## SOURCE
========================================

Overall, total segment delivery volumes decreased 3% in the second quarter of
2003 compared to the same quarter of 2002. A decline in jet fuel volumes was
more than offset by an increase in delivered diesel volumes. Gasoline delivery
volumes were down almost 5% due to refinery problems in the Southeast and the
continuing process of converting from methyl tertiary-butyl ether (MTBE) to
ethanol in the State of California. California has mandated the elimination of
MTBE from gasoline by January 1, 2004. MTBE-blended gasoline is being replaced
by an ethanol blend and since ethanol is not shipped in our pipelines, we
realized a small reduction in California gasoline volumes. We believe, however,
that the fees we will earn for new ethanol-related services at our terminals
will more than offset the expected reduction in our pipeline transportation
fees.

The segment's costs and expenses totaled $57.2 million in the second quarter
of 2003 and $57.5 million in the second quarter of 2002. The $0.3 million (1%)
decrease in segment expenses was mainly due to lower fuel and power expenses on
our Pacific and CALNEV pipelines, favorable adjustments to operating expenses on
our Central Florida pipeline, and lower operating and maintenance expenses on
the Cochin pipeline as a result of the decrease in its throughput volumes.

Earnings from our Products Pipelines' equity investments, net of amortization
of excess costs, were $6.8 million in the second quarter of 2003 and $8.3
million in the second quarter of 2002. The $1.5 million (18%) decrease was due
to lower earnings from our investment in Plantation Pipe Line Company.
Plantation's earnings were impacted by higher oil losses, resulting mainly from
unfavorable variances in inventory costs, and by lower delivery volumes compared
to the second quarter of 2002, when Plantation reported an all-time record
throughput.

NATURAL GAS PIPELINES

Our Natural Gas Pipelines segment reported earnings of $75.2 million on
revenues of $1,341.2 million in the second quarter of 2003. In the second
quarter of 2002, the segment reported earnings of $61.3 million on revenues of
$800.9 million. The segment's costs and expenses were $1,271.9 million in the
second quarter of 2003 and $745.5 million in the second quarter of 2002.
Operating income for each of the two quarters ended June 30, 2003 and 2002 was
$69.3 million and $55.4 million, respectively.

Increases in the price of natural gas since the end of the second quarter of
2002 have driven the quarter-to-quarter increase in segment revenues, but the
higher revenues have likewise been offset by similar increases in natural gas
purchase costs. The segment's $13.9 million (23%) increase in earnings in the
second quarter of 2003 compared to the second quarter of 2002 was primarily
attributable to increased natural gas transportation, storage and sales activity
on our Texas intrastate natural gas pipeline group, which includes the following
four operations:

- our Kinder Morgan Texas Pipeline system, acquired effective December 31,
2000;

- our Kinder Morgan Tejas system, acquired effective January 31, 2002;

- our Kinder Morgan North Texas Pipeline system, completed in August 2002; and

- our Mier-Monterrey Mexico Pipeline, completed in March 2003.

========================================

## RECORDS SHOWN
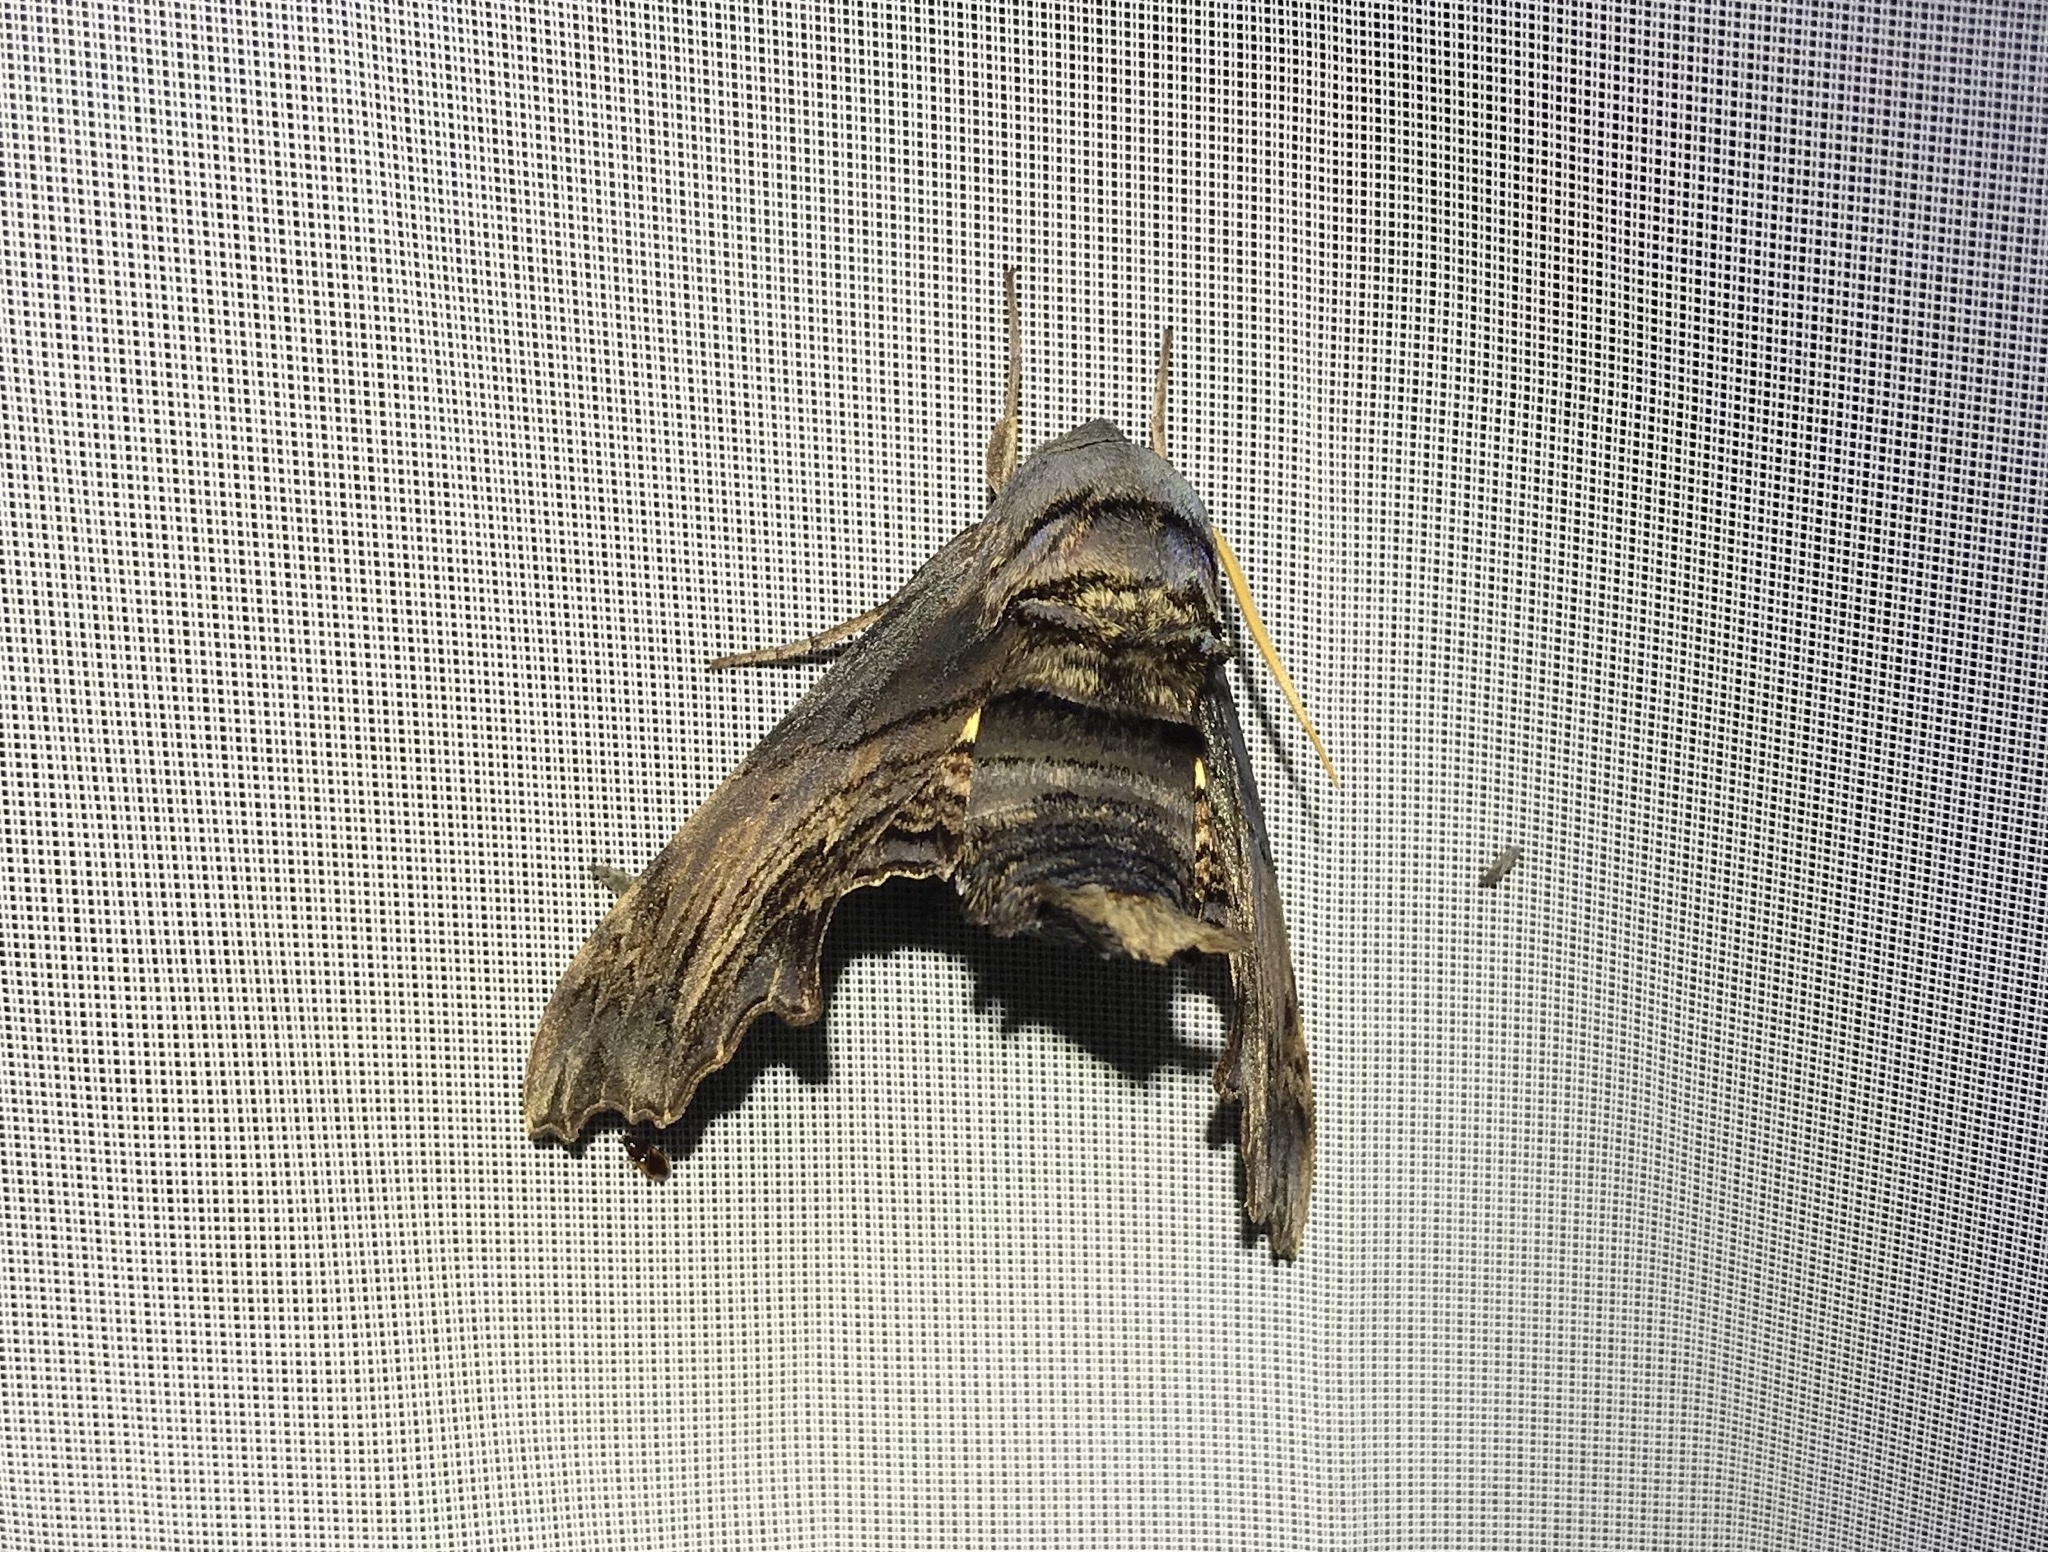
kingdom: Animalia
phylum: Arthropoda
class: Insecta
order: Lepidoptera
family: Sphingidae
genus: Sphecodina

========================================

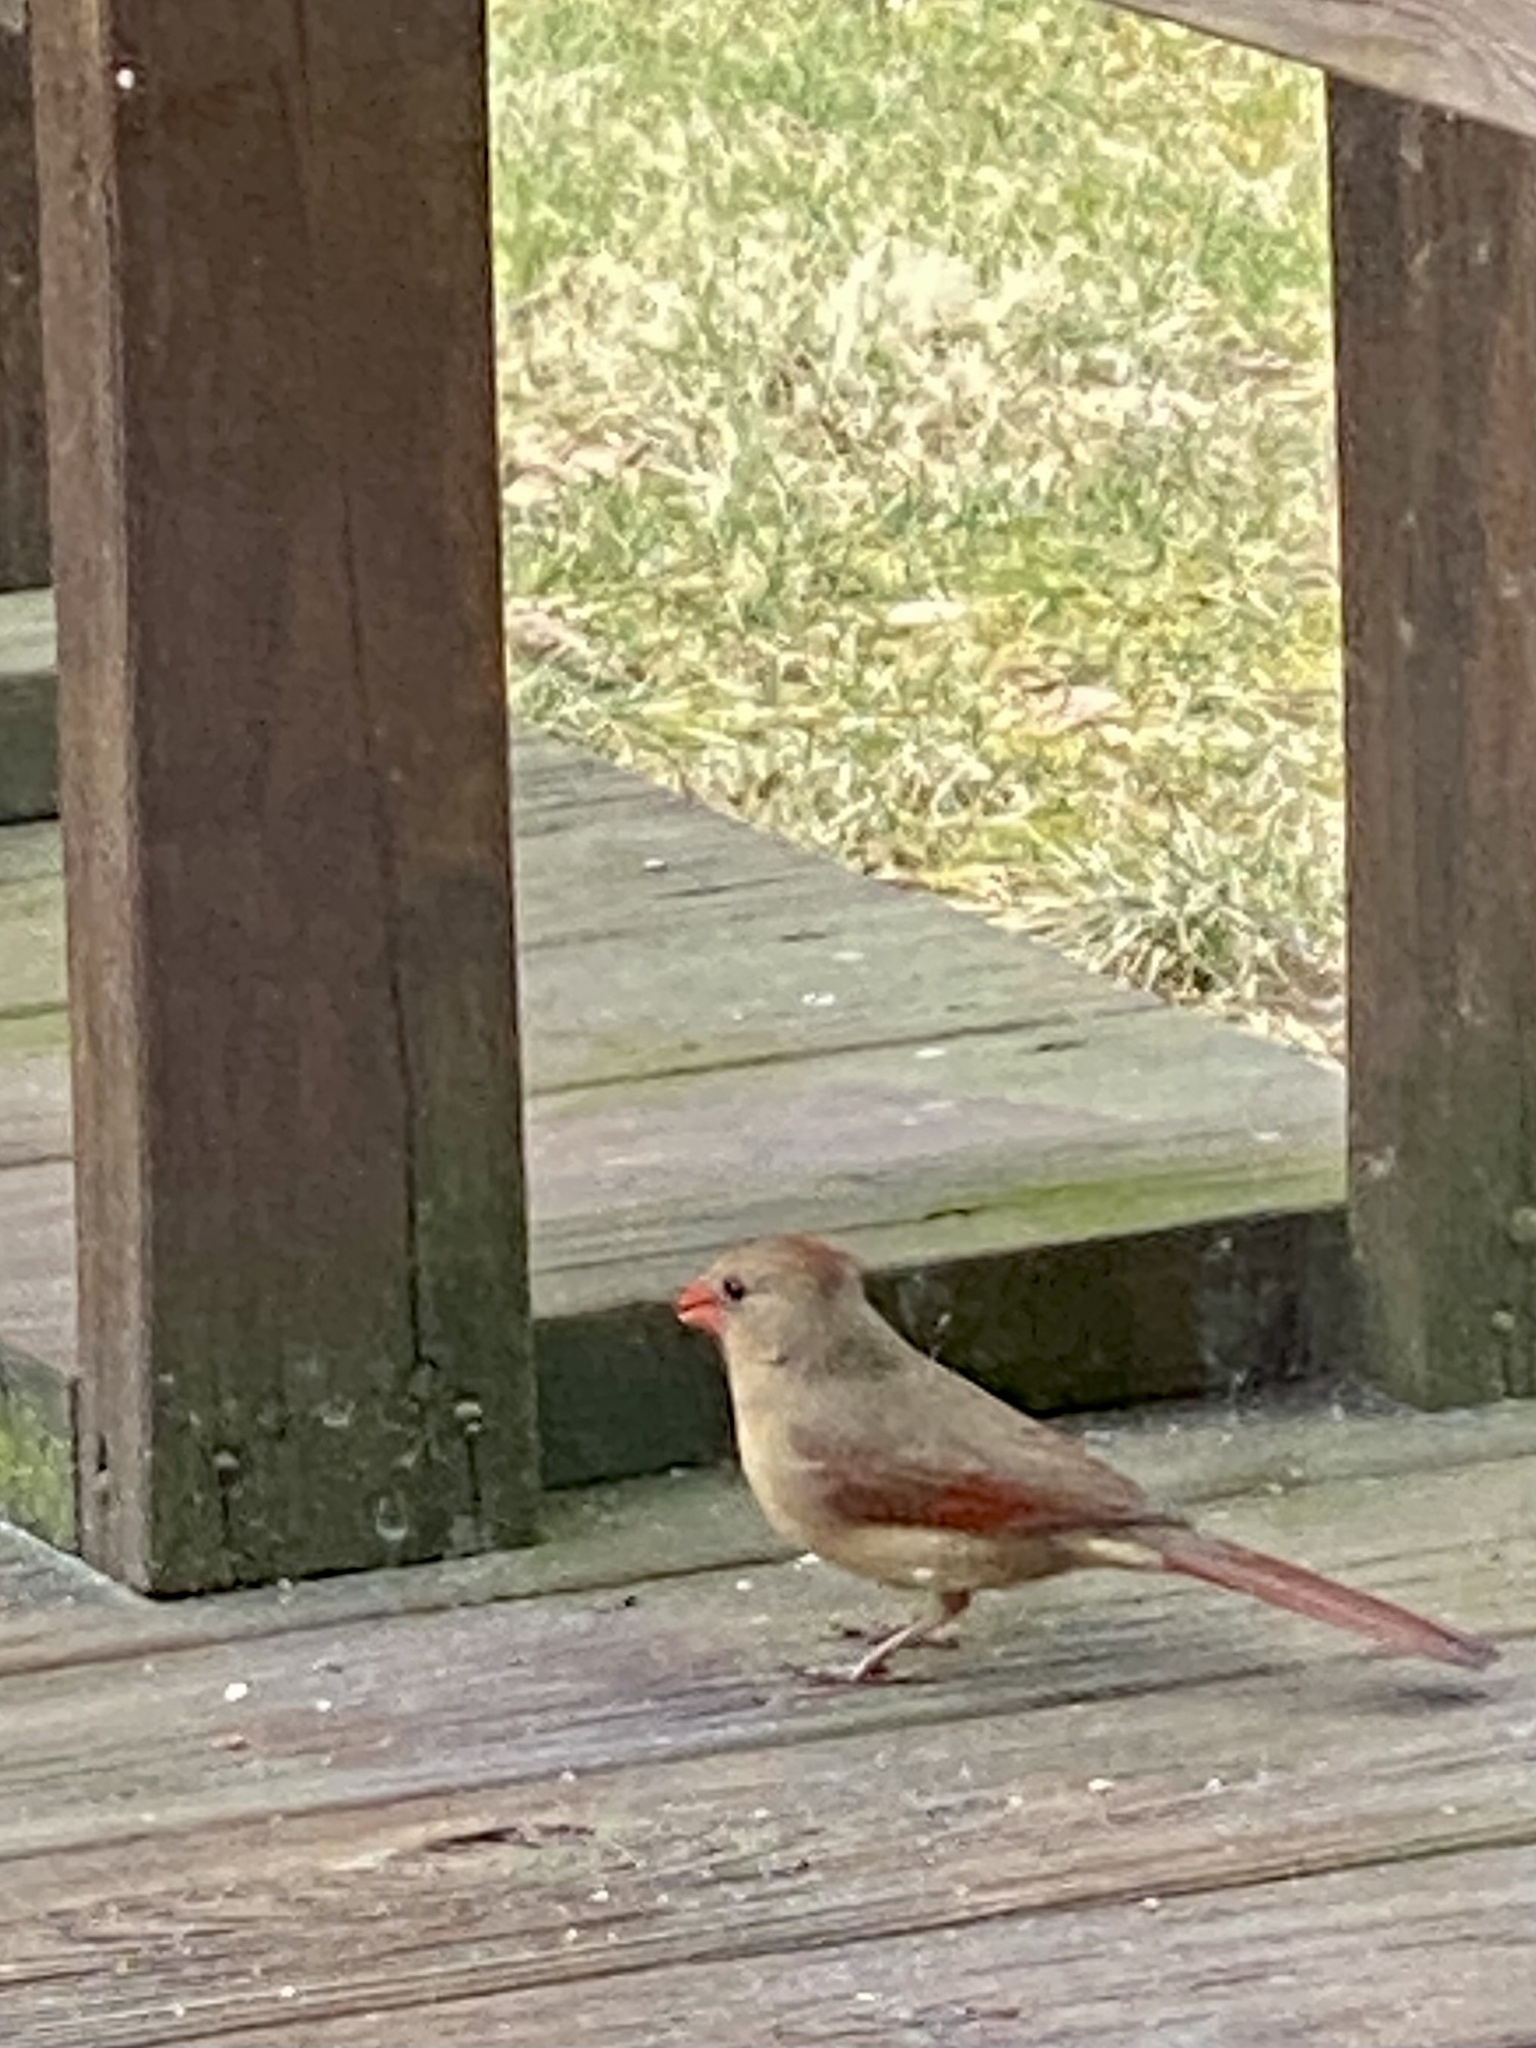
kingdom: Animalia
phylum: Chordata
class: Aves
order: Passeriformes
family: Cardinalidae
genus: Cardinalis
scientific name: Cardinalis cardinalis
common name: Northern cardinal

========================================

## PROBLEM SET
**a.** From the pipeline report above, reproduce word for word the part that opens with the words containing "Our Natural Gas" and closes with "and $745.5 million in the second quarter of 2002.".
**b.** In the pipeline report, by what date has California mandated the elimination of MTBE from gasoline?

## RESULTS BY TASK
**a.**
Our Natural Gas Pipelines segment reported earnings of $75.2 million on
revenues of $1,341.2 million in the second quarter of 2003. In the second
quarter of 2002, the segment reported earnings of $61.3 million on revenues of
$800.9 million. The segment's costs and expenses were $1,271.9 million in the
second quarter of 2003 and $745.5 million in the second quarter of 2002.

**b.** January 1, 2004